In another aspect, the present invention provides a method for predicting the responsiveness of a HER expressing tumour to treatment with a modulator of the HER signalling pathway, wherein the method comprises detecting the level of expression of EGR4-S in a sample of said tumour of a subject with cancer, wherein the tumour is likely to be responsive to treatment with the modulator of the HER signalling pathway if EGR4-S expression is at or above a predetermined level in the tumour sample, and wherein the tumour is likely to be resistant to treatment with the modulator of the HER signalling pathway if EGR4-S expression is at or below a predetermined level in the tumour sample.
In a further aspect, the present invention provides a method of identifying a subject with cancer who is likely to be responsive to treatment with a modulator of the HER signalling pathway, wherein the method comprises;

- a) providing a sample of the subject;
- b) detecting the level of expression of EGR4-S in the sample of the subject, and
- c) identifying the subject as being likely to be responsive to treatment with the modulator of the HER signalling pathway if EGR4-S expression is at or above a predetermined level in the sample of the subject, and wherein the subject is likely to be resistant to treatment with the modulator of the HER signalling pathway if EGR4-S expression is at or below a predetermined level in the sample of the subject.

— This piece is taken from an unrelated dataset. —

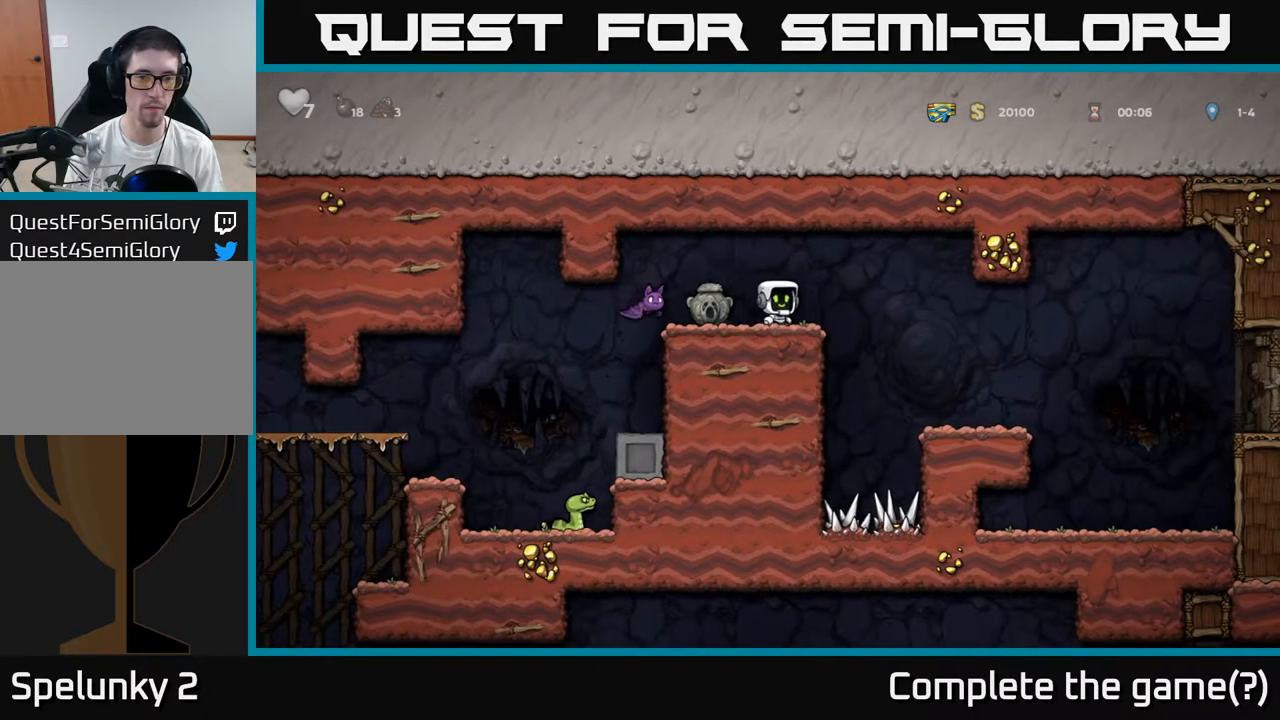
{"dt_ms": 500, "buttons": ["A"], "left_stick": "left", "events": [[33, "left_stick", "center"], [400, "left_stick", "left"], [417, "A", "down"]]}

In one embodiment the present invention provides a method as described herein, further comprising administering to a subject identified as being likely to be responsive to treatment with the modulator of the HER signalling pathway a therapeutically effective amount of the modulator of the HER signalling pathway.
In another aspect, the present invention provides a method of treating or preventing a HER pathway activated cancer; wherein the method comprises;

- a) providing a sample of the subject;
- b) detecting the level of expression of EGR4-S in the sample of the subject;
- c) identifying the subject as being likely to be responsive to treatment with the modulator of the HER signalling pathway if EGR4-S expression is at or above a predetermined level in the sample of the subject; and
- d) administering to a subject identified as being likely to be responsive to treatment with the modulator of the HER signalling pathway a therapeutically effective amount of the modulator of the HER signalling pathway.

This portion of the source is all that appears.